The KMA focuses its education efforts in three key areas: at the community level, through large meetings called durbars; at the individual level by conducting house-to-house visits; and in schools, through the School Health Education Program, Akanaba and Nksansah said. The KMA also broadcasts messages on hygiene to the public through radio and television. Religious institutions feature in the KMA's efforts to a small extent, even though the positive impact that could be made through them is very large.

Paul Tehoda, a student of the College of Natural Resources and Forestry at the Kwame Nkrumah University of Science and Technology (KNUST) in Kumasi, believes that churches and mosques, to which most Ghanaians belong, should get more involved in the social education scene.

"Every flock listens to his shepherd," Tehoda said.
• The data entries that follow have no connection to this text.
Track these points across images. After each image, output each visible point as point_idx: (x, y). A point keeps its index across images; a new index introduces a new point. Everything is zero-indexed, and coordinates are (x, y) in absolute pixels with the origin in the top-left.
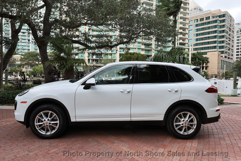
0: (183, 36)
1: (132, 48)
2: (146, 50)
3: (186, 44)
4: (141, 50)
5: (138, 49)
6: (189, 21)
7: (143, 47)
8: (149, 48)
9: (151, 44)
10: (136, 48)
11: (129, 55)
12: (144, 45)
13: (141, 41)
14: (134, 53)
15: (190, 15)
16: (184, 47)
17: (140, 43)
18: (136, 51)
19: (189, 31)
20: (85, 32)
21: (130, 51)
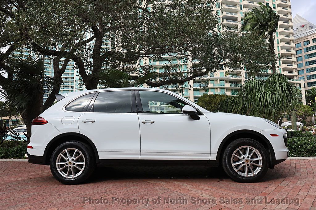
0: (288, 65)
1: (211, 88)
2: (232, 90)
3: (295, 77)
4: (225, 90)
5: (221, 88)
6: (296, 45)
7: (228, 85)
8: (237, 87)
9: (240, 81)
10: (217, 88)
11: (208, 98)
12: (230, 83)
13: (224, 77)
14: (216, 96)
15: (296, 35)
16: (292, 81)
17: (224, 81)
18: (218, 92)
19: (297, 58)
20: (145, 65)
21: (209, 93)
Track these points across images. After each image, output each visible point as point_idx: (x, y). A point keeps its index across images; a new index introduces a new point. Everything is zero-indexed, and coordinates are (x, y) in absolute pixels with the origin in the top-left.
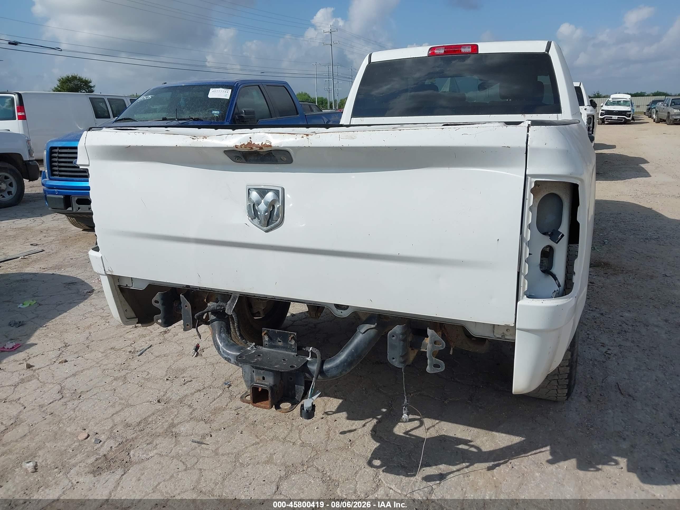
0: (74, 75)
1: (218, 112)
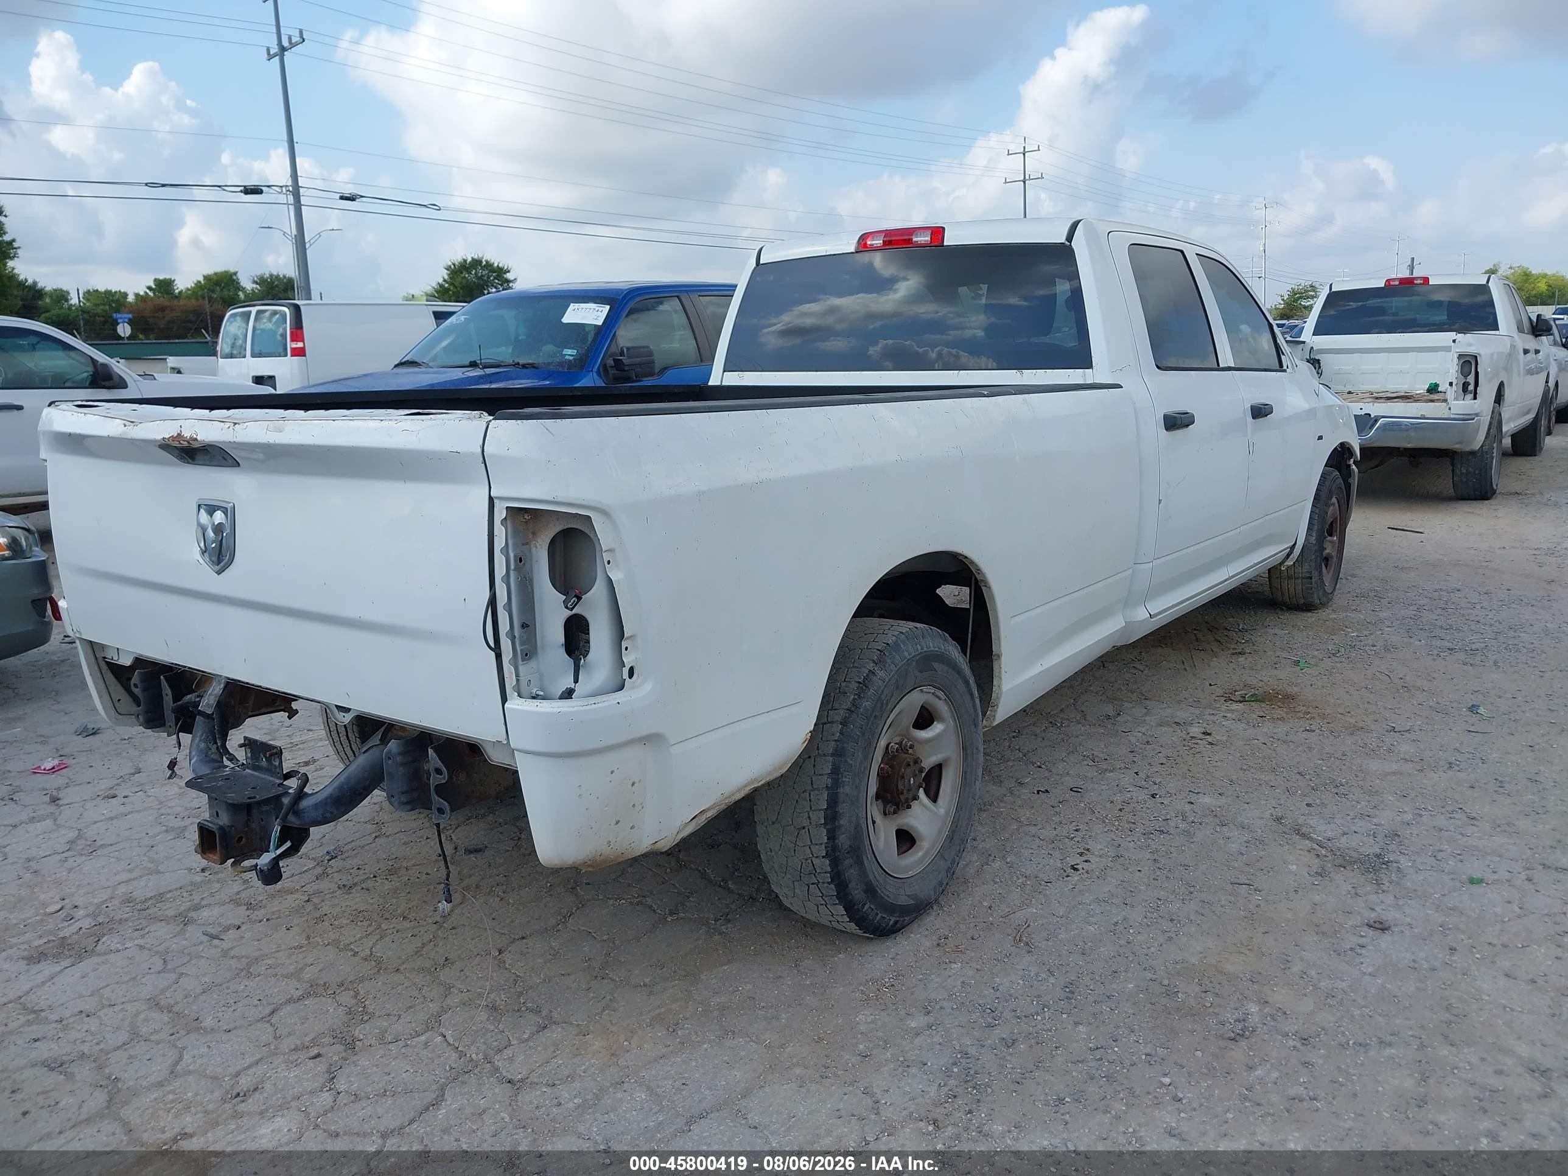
0: (476, 257)
1: (574, 352)
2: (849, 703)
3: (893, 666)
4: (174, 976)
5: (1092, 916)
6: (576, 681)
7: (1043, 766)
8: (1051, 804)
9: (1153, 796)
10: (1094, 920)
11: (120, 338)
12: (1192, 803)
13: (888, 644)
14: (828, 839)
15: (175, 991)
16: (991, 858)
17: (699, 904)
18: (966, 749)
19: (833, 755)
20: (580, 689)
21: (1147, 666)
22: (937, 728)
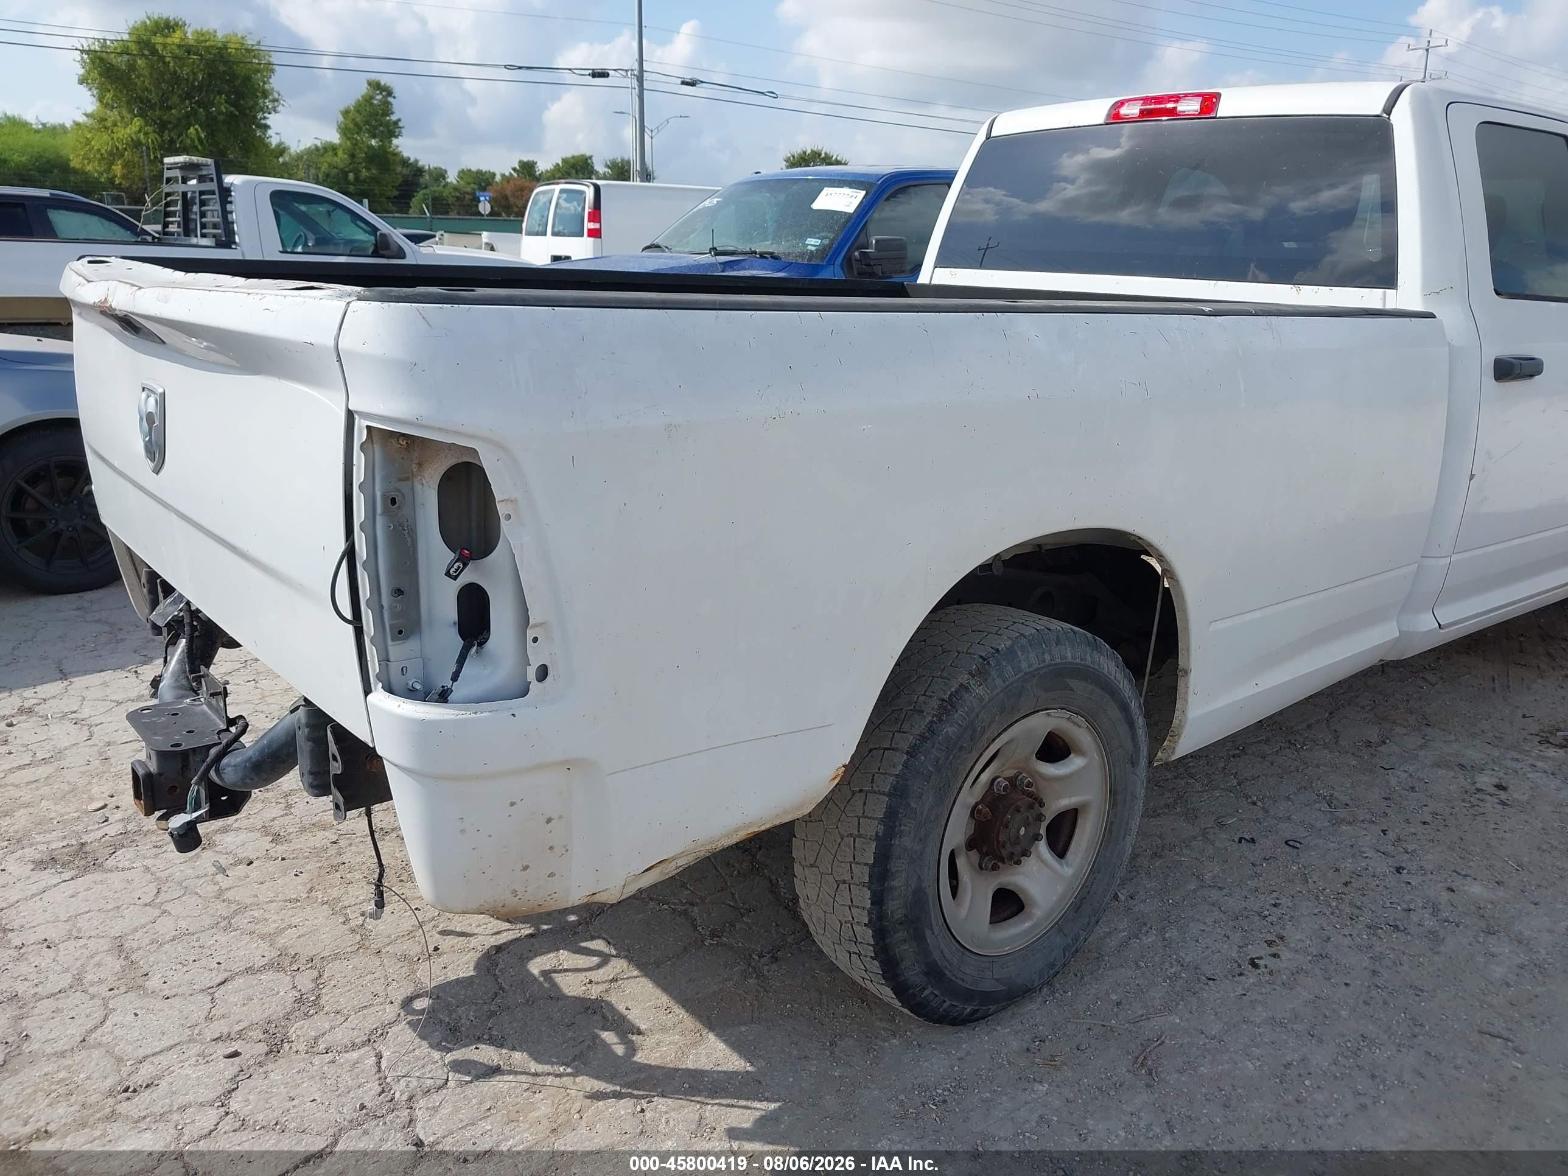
0: (815, 149)
1: (818, 242)
2: (923, 727)
3: (998, 681)
4: (157, 912)
5: (1257, 1046)
6: (455, 678)
7: (1259, 803)
8: (1252, 859)
9: (1399, 870)
10: (1256, 1051)
11: (479, 214)
12: (1453, 891)
13: (997, 650)
14: (872, 904)
15: (146, 933)
16: (1145, 929)
17: (750, 928)
18: (1115, 794)
19: (890, 795)
20: (459, 690)
21: (1442, 678)
22: (1075, 763)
Nonetheless, few Ghanaians have ever experienced church or mosque education on basic sanitation and cleanliness. Samuel Yabani, who is studying for his undergraduate degree in economics at KNUST, has attended his New Apostolic Church nearly every Sunday for the last 10 years. He says that although his church has organized special sermons and education programs in the past, it has never addressed waste management. Other Ghanaians recount similar experiences.
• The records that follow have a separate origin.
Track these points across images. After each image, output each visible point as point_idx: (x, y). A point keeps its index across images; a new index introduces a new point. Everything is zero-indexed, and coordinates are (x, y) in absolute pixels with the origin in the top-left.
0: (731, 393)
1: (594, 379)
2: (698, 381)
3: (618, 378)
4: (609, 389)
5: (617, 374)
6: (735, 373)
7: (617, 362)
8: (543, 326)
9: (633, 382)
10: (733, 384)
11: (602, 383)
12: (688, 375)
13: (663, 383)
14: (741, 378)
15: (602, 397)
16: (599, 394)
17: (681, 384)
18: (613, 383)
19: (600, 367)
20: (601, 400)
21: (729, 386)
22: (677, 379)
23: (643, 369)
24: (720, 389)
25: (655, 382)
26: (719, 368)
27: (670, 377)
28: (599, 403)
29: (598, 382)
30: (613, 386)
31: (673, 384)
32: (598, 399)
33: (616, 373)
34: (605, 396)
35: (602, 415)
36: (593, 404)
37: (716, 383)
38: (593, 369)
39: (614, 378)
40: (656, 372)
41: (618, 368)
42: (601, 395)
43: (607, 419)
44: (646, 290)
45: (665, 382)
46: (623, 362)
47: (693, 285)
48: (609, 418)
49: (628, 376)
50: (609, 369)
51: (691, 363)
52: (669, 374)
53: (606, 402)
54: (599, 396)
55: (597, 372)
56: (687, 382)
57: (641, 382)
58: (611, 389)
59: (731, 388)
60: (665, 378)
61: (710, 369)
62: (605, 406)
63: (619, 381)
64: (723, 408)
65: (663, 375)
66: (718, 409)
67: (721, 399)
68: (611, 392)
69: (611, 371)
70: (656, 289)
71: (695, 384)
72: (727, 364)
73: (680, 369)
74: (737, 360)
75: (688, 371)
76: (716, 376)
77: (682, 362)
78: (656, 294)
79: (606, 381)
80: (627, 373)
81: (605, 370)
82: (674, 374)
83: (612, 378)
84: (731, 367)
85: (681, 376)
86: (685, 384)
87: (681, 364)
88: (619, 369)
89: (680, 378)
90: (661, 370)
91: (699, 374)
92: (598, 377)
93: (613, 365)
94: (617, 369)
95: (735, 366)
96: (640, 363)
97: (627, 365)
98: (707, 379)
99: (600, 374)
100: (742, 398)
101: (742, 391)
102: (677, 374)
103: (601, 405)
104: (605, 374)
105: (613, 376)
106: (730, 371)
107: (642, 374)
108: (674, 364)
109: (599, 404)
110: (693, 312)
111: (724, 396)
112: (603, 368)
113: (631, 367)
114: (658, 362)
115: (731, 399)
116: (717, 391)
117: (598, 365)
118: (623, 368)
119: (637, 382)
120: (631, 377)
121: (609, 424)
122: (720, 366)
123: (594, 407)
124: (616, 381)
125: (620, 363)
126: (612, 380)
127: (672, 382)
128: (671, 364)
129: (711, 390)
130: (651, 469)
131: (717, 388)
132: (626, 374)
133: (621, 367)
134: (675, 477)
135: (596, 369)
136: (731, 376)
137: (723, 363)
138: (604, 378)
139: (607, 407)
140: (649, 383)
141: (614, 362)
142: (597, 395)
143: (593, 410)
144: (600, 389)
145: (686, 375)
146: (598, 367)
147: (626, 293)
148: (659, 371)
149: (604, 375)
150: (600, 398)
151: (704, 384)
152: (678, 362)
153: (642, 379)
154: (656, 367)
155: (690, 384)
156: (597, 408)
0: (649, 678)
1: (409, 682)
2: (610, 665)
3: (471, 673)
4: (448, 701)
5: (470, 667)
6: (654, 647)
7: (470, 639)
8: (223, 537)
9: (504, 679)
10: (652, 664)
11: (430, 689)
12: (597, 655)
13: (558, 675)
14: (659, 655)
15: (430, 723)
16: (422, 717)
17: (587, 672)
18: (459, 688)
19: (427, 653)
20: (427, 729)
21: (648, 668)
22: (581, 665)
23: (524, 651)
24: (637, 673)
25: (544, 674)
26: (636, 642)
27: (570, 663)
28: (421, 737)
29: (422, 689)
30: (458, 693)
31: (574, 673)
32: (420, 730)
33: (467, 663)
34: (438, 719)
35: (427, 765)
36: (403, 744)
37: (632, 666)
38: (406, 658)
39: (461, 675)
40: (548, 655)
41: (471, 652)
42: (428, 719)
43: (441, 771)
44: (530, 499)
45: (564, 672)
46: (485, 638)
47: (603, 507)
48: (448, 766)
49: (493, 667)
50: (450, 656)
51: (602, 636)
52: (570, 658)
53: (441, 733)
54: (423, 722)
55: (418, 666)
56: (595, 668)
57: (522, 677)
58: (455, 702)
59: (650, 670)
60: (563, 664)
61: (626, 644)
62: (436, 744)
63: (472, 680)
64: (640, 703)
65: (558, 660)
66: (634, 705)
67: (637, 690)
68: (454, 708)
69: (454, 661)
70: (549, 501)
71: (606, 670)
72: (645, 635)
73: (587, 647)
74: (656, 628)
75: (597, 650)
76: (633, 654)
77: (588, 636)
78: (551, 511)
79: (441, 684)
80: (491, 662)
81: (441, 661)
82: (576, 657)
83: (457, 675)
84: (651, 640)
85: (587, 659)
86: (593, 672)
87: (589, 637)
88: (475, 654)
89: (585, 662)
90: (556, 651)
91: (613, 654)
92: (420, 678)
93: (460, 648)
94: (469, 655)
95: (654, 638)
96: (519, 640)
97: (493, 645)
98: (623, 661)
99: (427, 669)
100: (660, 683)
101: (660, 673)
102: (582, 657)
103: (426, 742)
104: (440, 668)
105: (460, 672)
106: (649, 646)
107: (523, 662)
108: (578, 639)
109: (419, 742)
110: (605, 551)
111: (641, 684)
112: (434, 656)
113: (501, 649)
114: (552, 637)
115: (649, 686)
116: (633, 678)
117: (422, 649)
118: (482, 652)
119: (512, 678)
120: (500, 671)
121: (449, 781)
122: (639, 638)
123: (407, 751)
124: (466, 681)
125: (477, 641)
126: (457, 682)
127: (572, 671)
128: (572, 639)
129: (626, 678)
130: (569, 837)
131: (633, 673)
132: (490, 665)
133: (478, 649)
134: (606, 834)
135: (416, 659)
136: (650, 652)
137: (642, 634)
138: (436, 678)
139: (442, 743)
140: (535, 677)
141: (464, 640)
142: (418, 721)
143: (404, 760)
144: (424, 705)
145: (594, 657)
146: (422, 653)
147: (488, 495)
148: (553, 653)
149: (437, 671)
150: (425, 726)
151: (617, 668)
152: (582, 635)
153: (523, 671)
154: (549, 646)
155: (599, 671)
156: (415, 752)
Professor David Owusu-Ansah, born and raised in rural Ghana, is a lecturer on African history at James Madison University and currently directs the university's summer camp on International Development in Accra. He thinks that religious institutions are too "theologically minded" and that churches care too much "about the moral content of what people do" without focusing on the social aspects. Religious institutions place more effort on getting people to have faith in God, pray and continue evangelism, rather than addressing "secular" social issues, he said.

The church prayer camps on the Atwea Mountains in the Ashanti region exemplify this problem. Churchgoers from multiple denominations of Christianity gather in these prayer camps for days of silent prayer in the Atwea bush. However, as a church camp resident describes, they are also led to dump their waste in the bush, burn it, or collect it in large bins that they then empty "off the mountain." Some church camps have latrines, but they have yet to develop adequate trash disposal for the days or weeks they may spend up in the mountain. And in a country where the population is 80 percent Christian, the habits the churches embrace stick.